What was the outcome of these and other experiments? “Almost zero,” Steinberg said. “Most of the experiments were useless for future generations.”

Outcomes: Ethical

But what if plunging Jews into icy water had yielded some useful results? “Are we allowed to use the outcome?” Steinberg said.

The question is moot about the Nazis’ experiments, which produced no useful results. But it is valid when it comes to unethical experiments performed in the United States and elsewhere in the democratic West, he said.

The Tuskegee experiment, for example, in which U.S. researchers studied the progression of syphilis in Black men, who were told they were being treated but were not. In addition to being unethical, like the Nazi experiments, it produced no useful results.

But the yellow fever experiments conducted by Army pathologist and bacteriologist Walter Reed proved that the illness was transmitted by the bite of a female mosquito. To achieve those results, though, human subjects were intentionally exposed to a potentially fatal disease.

Can we use knowledge obtained unethically?

Judaism makes a distinction between a sin that ends with a good outcome, and an ongoing sin, Steinberg said.

If the sin has ended, “the Jewish approach is to use it to benefit others. But if the sin is continuing, that is forbidden.”

“We’re saved from having to consider Nazi experiments because they didn’t amount to anything.”

But the world continues to benefit from the unethically conducted yellow fever experiments.

The end of the god-like physician

Following World War II, Western allies formulated the Nuremberg Code to protect the rights of research subjects, Steinberg said. That was followed by the Helsinki Declaration, which called for the informed consent of people involved in experiments.

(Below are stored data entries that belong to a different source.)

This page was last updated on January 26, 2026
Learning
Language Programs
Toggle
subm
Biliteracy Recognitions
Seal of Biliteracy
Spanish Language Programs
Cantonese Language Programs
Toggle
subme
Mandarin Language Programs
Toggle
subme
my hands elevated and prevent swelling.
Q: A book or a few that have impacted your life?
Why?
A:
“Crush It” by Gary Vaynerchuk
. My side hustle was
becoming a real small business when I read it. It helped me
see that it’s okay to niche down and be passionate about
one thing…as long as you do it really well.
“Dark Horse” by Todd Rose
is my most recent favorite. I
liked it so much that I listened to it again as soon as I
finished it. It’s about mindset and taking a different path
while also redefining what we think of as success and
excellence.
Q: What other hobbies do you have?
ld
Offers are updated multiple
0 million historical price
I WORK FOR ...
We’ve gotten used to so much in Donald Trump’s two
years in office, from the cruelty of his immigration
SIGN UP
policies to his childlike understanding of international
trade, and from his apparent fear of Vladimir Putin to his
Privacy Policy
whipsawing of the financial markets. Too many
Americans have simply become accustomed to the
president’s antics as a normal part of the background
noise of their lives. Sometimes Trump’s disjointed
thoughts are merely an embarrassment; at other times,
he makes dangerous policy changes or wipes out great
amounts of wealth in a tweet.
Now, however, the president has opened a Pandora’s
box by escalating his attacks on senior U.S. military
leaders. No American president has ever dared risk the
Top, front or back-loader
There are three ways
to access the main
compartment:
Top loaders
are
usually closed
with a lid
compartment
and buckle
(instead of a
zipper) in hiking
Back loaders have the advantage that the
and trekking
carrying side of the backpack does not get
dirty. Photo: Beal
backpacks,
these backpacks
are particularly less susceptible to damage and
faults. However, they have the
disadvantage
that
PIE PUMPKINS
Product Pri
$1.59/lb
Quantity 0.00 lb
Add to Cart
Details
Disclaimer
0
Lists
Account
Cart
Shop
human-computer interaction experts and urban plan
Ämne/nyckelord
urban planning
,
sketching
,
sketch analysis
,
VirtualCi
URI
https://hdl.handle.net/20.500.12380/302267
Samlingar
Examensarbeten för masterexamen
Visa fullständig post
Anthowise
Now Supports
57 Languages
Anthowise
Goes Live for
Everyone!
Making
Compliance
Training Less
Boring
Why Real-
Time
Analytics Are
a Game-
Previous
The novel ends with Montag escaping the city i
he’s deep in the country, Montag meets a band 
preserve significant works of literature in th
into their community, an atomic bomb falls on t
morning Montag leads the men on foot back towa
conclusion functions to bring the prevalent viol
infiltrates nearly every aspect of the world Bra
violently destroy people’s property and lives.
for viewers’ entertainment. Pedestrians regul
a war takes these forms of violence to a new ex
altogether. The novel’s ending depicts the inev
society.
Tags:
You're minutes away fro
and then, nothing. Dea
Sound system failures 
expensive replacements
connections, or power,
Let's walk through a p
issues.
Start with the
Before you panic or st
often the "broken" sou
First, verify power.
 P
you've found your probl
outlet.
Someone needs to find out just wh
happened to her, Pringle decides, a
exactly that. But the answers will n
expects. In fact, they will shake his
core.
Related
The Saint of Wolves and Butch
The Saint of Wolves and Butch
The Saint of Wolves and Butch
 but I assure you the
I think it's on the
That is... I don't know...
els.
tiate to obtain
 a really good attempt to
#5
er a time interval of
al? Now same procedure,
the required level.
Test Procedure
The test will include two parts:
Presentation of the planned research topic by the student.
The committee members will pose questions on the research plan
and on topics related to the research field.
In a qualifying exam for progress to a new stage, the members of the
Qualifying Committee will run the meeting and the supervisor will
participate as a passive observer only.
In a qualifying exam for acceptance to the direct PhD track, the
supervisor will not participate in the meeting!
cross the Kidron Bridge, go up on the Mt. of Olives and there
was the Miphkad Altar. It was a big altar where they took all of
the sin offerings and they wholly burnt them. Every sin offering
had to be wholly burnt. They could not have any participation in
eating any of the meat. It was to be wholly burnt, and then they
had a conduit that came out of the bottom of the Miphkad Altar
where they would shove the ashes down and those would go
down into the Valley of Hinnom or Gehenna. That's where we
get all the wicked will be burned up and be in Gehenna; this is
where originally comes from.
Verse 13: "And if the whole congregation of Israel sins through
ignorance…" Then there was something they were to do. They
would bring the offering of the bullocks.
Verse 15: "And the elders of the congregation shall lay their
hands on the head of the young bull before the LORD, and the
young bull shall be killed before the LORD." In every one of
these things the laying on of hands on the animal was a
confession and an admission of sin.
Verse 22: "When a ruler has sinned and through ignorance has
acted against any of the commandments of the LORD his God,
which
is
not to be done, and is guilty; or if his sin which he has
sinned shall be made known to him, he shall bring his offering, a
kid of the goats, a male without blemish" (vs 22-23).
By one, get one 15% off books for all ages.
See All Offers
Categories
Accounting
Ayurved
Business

Those changes were accompanied by changes in the relationship between doctors and patients.

“Until the 1970s, the patient-physician relationship was a paternalistic relationship” in which the doctor is all-knowing and the patient knows nothing, Steinberg said. “’So why talk to him? My patient means nothing,”’ Steinberg said, imitating the doctors’ mindset. “This was medical ethics.”

“Today, in most Western societies, to practice paternalistic medicine is not only unethical, it’s illegal.”

The symposium, “Doctors gave the orders: 75 years after the Nuremberg Medical Trial,” was co-sponsored by The Kennedy Institute of Ethics and The Pellegrino Center for Clinical Bioethics and Georgetown University.